Les nouveaux maîtres du Niger, ont donné 48 heures à l'ambassadeur de France à Niamey pour quitter le pays. Cette brusque montée d'adrénaline dans des relations déjà très tendues entre les deux Etats depuis le putsch qui a mis fin au pouvoir du président Mohamed Bazoum, aux dires des autorités du régime militaire, est liée au fait que Sylvain Itté a refusé, entre autres, de répondre à un entretien organisé par le ministère nigérien des Affaires étrangères.
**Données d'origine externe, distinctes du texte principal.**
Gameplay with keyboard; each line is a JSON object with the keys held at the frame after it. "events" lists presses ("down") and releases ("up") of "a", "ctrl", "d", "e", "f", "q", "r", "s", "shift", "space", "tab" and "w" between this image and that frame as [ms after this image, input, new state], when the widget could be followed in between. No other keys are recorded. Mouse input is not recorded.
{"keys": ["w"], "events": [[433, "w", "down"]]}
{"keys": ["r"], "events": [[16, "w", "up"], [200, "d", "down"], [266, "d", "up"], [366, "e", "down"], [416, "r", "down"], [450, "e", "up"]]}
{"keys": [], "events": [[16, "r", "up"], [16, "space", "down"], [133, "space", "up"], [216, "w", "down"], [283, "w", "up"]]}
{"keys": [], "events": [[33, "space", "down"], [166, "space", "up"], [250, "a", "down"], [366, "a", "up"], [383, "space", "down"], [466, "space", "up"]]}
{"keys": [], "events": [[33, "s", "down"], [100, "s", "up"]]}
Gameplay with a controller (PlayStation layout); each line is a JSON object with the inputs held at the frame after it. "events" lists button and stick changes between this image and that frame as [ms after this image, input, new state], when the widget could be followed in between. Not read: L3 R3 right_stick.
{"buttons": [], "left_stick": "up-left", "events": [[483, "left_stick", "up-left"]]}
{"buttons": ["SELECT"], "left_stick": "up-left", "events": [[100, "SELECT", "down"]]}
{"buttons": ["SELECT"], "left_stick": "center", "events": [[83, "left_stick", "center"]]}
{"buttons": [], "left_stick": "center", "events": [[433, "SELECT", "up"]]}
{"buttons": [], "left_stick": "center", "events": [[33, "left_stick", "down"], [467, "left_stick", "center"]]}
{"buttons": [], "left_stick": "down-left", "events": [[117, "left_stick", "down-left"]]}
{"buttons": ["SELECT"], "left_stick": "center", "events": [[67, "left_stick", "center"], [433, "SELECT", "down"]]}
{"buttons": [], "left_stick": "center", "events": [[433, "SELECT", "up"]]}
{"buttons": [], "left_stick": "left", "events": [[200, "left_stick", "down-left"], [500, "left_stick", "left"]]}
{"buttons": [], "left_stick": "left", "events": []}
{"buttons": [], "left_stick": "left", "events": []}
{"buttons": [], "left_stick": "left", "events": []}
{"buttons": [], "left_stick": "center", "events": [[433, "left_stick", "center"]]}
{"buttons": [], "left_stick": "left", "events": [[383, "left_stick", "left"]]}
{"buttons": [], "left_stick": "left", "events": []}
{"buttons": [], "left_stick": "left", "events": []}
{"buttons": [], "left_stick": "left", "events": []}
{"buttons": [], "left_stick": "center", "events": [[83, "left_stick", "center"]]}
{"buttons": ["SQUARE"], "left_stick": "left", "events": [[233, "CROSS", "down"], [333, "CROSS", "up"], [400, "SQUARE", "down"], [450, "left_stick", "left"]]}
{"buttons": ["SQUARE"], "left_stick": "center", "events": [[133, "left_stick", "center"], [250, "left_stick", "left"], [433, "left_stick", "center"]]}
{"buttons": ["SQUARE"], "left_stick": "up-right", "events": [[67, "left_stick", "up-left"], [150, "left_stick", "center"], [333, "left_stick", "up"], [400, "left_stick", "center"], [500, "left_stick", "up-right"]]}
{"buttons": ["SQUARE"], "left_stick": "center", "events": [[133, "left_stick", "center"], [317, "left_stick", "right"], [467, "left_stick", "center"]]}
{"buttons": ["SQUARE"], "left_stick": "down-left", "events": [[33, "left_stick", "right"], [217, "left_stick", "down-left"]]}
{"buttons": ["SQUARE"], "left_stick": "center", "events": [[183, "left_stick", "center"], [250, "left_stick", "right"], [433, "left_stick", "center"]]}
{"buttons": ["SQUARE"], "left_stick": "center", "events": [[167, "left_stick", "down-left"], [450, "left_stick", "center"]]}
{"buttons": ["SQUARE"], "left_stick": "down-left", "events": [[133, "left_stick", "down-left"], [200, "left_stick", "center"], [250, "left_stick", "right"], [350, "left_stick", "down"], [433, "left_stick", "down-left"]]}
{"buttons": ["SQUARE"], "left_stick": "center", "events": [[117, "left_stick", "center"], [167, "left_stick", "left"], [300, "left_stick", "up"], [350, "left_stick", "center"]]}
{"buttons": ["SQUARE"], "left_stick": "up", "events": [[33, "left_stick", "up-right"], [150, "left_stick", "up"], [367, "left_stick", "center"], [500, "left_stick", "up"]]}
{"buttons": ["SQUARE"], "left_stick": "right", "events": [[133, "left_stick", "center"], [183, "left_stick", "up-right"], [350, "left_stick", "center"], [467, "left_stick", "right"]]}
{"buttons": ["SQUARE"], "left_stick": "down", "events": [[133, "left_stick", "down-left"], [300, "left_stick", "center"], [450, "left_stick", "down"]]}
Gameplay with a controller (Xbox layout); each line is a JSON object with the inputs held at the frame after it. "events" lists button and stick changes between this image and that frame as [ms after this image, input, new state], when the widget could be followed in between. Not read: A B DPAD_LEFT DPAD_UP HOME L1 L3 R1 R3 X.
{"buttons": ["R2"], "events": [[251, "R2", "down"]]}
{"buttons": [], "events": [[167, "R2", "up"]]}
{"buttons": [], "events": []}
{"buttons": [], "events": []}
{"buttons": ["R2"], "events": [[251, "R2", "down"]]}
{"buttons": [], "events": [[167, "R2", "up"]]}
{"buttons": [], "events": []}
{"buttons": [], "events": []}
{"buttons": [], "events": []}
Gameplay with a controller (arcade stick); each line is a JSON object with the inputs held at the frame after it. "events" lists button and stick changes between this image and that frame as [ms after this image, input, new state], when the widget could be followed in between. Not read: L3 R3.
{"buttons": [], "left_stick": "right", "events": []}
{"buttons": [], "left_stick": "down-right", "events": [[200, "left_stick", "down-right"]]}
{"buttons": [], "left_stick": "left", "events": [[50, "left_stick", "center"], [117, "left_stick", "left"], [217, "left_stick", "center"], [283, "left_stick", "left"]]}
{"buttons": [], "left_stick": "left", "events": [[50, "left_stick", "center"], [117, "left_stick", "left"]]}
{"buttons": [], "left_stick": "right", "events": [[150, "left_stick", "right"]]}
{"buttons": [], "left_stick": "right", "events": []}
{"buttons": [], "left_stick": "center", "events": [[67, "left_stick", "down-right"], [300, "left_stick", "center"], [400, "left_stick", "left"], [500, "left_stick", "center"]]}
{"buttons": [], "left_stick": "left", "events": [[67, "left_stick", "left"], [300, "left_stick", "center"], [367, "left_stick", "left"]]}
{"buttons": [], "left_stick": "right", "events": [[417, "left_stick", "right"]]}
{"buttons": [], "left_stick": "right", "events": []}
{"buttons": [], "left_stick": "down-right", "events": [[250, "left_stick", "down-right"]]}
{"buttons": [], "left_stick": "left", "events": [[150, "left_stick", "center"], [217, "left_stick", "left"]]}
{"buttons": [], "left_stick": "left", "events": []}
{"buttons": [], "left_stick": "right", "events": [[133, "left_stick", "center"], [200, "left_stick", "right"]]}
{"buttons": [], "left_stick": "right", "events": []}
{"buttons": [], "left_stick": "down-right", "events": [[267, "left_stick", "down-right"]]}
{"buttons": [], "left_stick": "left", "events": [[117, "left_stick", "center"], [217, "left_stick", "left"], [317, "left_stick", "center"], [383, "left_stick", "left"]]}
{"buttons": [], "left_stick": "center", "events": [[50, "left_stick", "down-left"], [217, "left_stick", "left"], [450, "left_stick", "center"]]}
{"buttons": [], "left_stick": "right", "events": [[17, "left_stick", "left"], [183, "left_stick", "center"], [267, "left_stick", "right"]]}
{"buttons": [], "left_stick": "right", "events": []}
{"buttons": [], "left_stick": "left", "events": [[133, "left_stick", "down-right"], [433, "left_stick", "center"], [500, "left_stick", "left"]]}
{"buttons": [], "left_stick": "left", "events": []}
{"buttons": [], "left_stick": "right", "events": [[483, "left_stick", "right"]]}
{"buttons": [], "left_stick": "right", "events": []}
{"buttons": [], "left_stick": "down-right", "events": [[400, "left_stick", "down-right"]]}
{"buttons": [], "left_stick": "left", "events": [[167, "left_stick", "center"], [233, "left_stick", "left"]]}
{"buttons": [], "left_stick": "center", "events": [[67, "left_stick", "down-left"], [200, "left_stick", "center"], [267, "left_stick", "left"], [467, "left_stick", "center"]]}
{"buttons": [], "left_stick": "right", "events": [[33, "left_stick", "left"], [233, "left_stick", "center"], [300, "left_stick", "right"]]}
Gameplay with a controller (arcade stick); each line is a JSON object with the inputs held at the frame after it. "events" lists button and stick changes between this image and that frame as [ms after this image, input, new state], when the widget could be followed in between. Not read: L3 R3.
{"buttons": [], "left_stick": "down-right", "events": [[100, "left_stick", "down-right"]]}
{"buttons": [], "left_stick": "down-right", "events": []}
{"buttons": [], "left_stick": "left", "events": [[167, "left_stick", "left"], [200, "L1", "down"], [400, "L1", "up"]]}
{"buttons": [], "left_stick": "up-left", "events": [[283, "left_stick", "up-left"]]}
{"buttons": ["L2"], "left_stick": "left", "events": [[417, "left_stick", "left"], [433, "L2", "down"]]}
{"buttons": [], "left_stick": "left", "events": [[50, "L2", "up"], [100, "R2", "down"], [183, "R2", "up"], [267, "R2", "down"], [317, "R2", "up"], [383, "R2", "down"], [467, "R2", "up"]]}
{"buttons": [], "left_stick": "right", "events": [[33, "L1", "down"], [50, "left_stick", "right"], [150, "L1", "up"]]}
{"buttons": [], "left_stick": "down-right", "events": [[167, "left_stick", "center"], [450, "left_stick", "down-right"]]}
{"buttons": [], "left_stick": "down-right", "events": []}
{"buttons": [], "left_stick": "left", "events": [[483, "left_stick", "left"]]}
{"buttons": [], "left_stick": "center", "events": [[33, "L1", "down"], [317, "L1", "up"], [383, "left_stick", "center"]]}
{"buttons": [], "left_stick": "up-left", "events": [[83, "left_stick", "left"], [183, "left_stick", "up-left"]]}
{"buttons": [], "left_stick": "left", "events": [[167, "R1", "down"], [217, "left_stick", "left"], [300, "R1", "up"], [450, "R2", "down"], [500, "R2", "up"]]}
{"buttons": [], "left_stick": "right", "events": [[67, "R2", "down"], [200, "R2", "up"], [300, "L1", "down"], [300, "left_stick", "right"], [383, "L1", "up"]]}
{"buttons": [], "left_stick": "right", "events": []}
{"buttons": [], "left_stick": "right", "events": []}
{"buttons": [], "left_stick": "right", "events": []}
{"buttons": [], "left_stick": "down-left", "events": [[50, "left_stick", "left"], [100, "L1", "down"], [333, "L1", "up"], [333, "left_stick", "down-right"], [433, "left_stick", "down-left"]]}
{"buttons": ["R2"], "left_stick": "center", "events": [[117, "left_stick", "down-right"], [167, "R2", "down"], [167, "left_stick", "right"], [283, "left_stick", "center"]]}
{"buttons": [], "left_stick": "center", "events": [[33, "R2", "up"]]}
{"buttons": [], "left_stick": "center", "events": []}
Paris a aussitôt réagi en déniant toute légitimité aux putschistes à déclarer son représentant persona non grata au Niger. Cela dit, en attendant de connaître le vainqueur de cette crise dans la crise, l'on peut se demander ce que gagnent les deux parties dans ce bras de fer. Pour Paris, cet épisode est l'occasion de rappeler sa fermeté de départ depuis le coup d'Etat : la France ne reconnait pas le nouveau régime. Et derrière cette posture se joue la question des intérêts français.
En effet, au-delà de la présence des troupes françaises de l'opération Barkhane rapatriées du Mali, il y a l'épineuse question de la sécurité énergétique française liée à l'exploitation de l'uranium nigérien dans un contexte international marqué par la crise ukrainienne avec son corollaire, la fermeture du robinet du gaz et du pétrole russes.
L'enjeu, c'est aussi la problématique de la présence française au Sahel, dans le nouveau contexte de regain d'intérêt pour l'Afrique, de nouveaux concurrents comme la Russie, la Chine, l'Iran et la Turquie. La France joue sa survie et on comprend qu'elle ne veuille pas se laisser conduire à l'abattoir comme un mouton de sacrifice.
Les ego des acteurs ont pris le dessus sur le fond du dossier
Côté nigérien, ce nouveau pic permet de galvaniser la rue en alimentant le sentiment anti-français qui est aujourd'hui la recette politique la plus rentable en Afrique de l'Ouest, après les accusations portées contre l'Hexagone de soutenir les groupes armés terroristes et de piller les ressources du continent. Et le moins que l'on puisse dire, est que cela fait mouche dans la mesure où ce sont toutes les écuries de l'anti-impérialisme en Afrique, qui sont sensibles au refus de la France de quitter le Niger. Cette présence française forcée n'est ni plus ni moins qu'une occupation de type colonial.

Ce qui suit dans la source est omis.